Decision: The proposal for page_content_change on Kafka Main (option A) was not approved, the ML team proceeded with mediawiki.page_change.v1 instead (option D).
As @Ottomata noted in T401021#11345086, mediawiki.page_content_change.v1 currently exists only in Kafka jumbo-eqiad, while ChangeProp only consumes from Kafka main. As a result, ChangeProp cannot consume from mediawiki.page_content_change.v1 to trigger LiftWing updates for Revise Tone Task Generation.
We have a few options to enable ChangeProp to consume mediawiki.page_content_change.v1, or consume mediawiki.page_change.v1 instead + query page content from MW API. We need to decide which option is best to move forward.
Options from @Ottomata in T401021#11345086:
Option A. Produce mediawiki.page_content_change.v1 to Kafka main
This is my preferred option.

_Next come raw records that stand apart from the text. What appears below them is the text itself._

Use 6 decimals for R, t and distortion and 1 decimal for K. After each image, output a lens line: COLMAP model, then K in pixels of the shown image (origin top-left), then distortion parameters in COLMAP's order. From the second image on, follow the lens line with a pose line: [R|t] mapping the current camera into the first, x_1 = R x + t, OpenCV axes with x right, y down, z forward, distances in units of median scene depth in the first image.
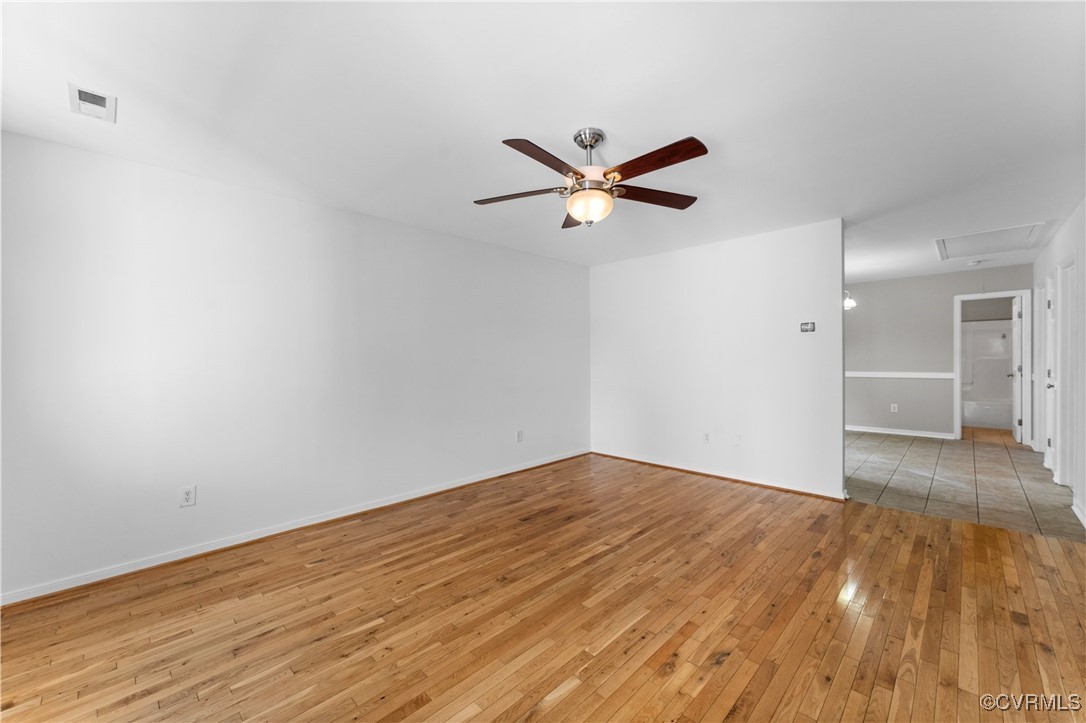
lens RADIAL K [[431.6, 0, 541.2], [0, 431.6, 364.0], [0, 0, 1]] dist [0.000162, 0.000480]
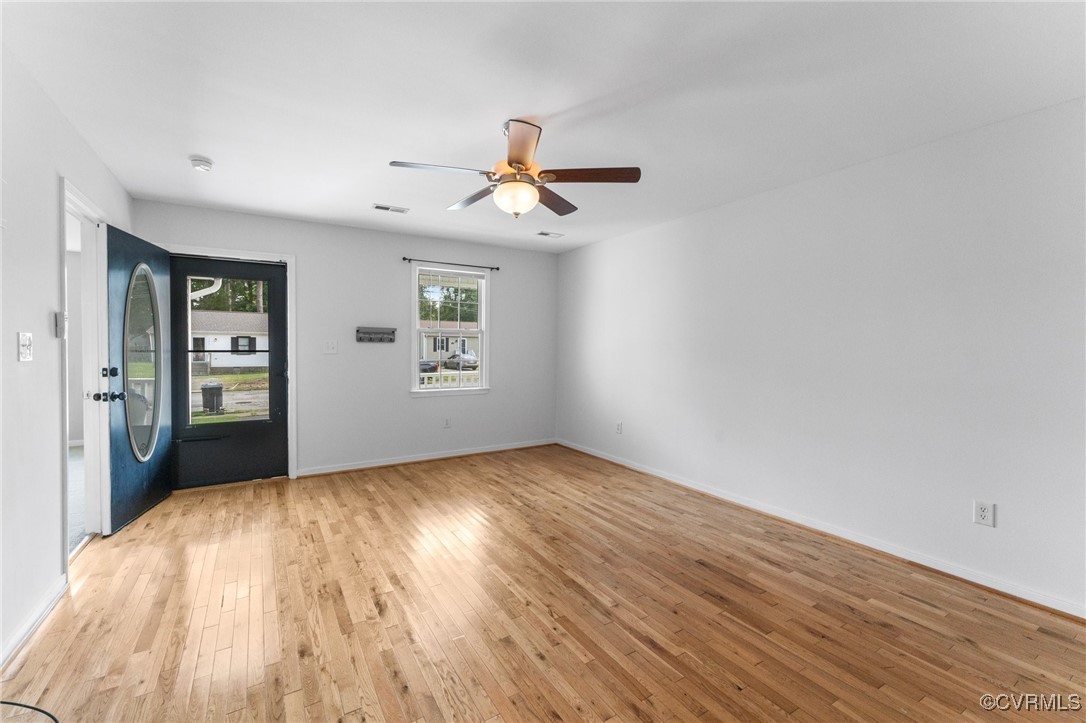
lens RADIAL K [[455.3, 0, 535.0], [0, 455.3, 358.7], [0, 0, 1]] dist [0.002389, 0.000239]
pose [[-0.244465, 0.033189, -0.969090, 0.885049], [-0.021283, 0.998990, 0.039582, -0.021485], [0.969425, 0.030301, -0.243512, 1.012140]]
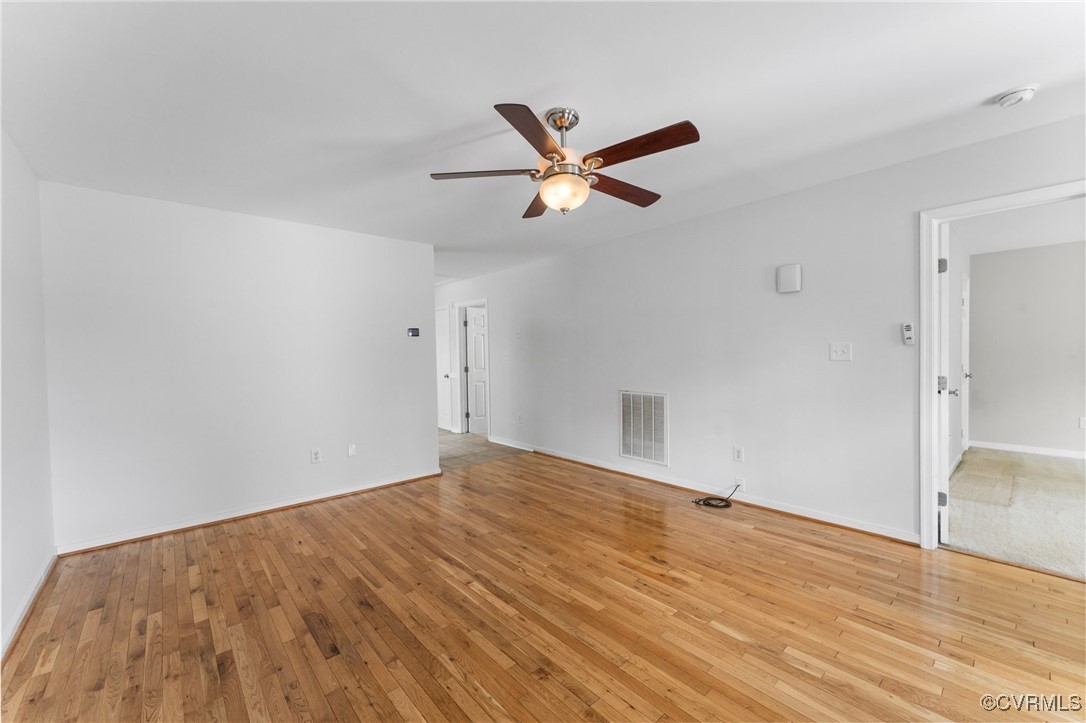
lens RADIAL K [[431.6, 0, 541.2], [0, 431.6, 364.0], [0, 0, 1]] dist [0.000162, 0.000480]
pose [[0.071189, -0.015919, 0.997336, -0.635902], [0.033393, 0.999350, 0.013568, -0.007240], [-0.996904, 0.032339, 0.071674, 0.766719]]
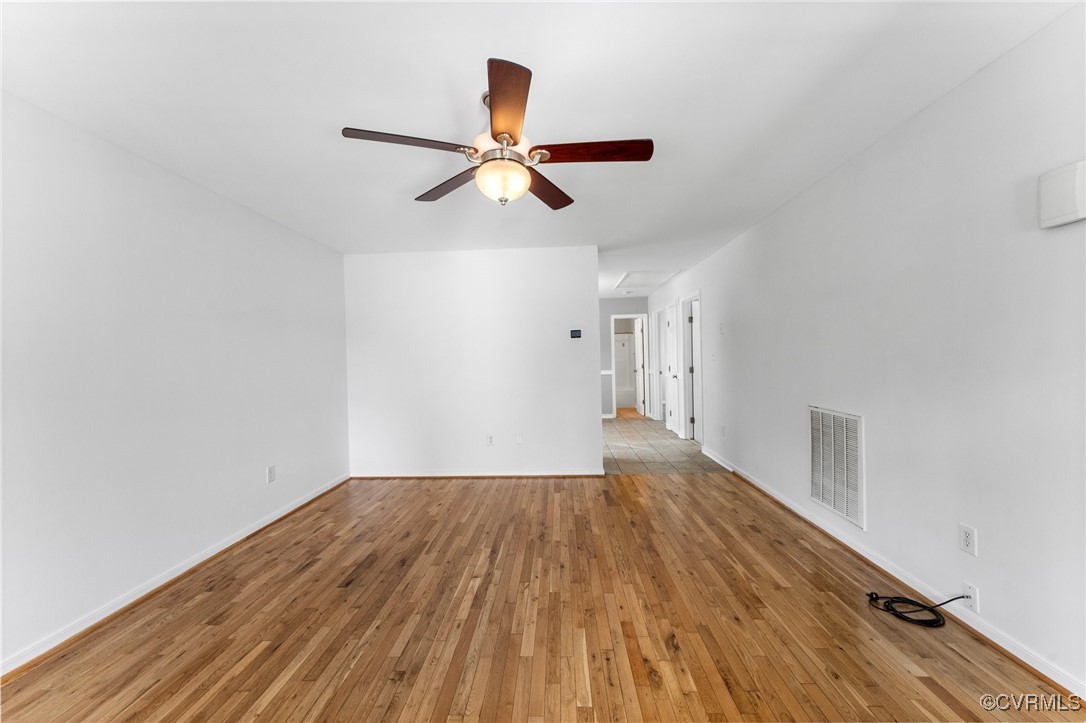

I think having access to mediawiki.page_content_change.v1 and other streams like this will be useful for realtime updates for derived data products like this one.
The original reason this was not produced to Kafka main was that SRE was worried about polluting Kafka main with this stream that has large event bodies. Previously, the only user of this stream was for mediawiki_content_change_v1 in the Data Lake, so there was no reason to produce to Kafka main.
We should consider this and talk to SRE ServiceOps to see what they think.
Option B. New change-prop service consuming from Kafka jumbo
Ideally this wouldn't be too hard to do (although I'm not sure its helm chart is in good shape to make this easy). We'd have to figure out where to run it (dse-k8s-eqiad?).
This is my least preferred option. I don't want to deploy more change-props.
Option C. New change-prop rule consuming from Kafka jumbo
This would probably require:
- A new change-prop route rule (/{api:sys}/queue-jumbo?) declared in the helm chart, like this.
- Helm chart and helmfile modifications to support consuming from multiple kafka clusters.
If this isn't too hard, this option would be an okay compromise, assuming SRE ServiceOps won't like Option A.
I'm not sure, but I don't think this will require any actual change-prop code changes. Just helm config changes to declare the new routes and kafka configs.
Option D. Consume mediawiki.page_change.v1 instead
This is probably the fastest path to production. LiftWing already responds to mediawiki.page_change.v1 events via change-prop and Kafka main. Doing this for tone check score would mean that the page content would have to be looked up from the MediaWiki API at score time, rather than just getting it out of the page_content_change event body.
This is already done for other models in LiftWing, so perhaps this is easy to do quickly?
I'd prefer to avoid the extra MW API lookups for page content for all of the other LiftWing usages too. All of the other options would allow us to do that.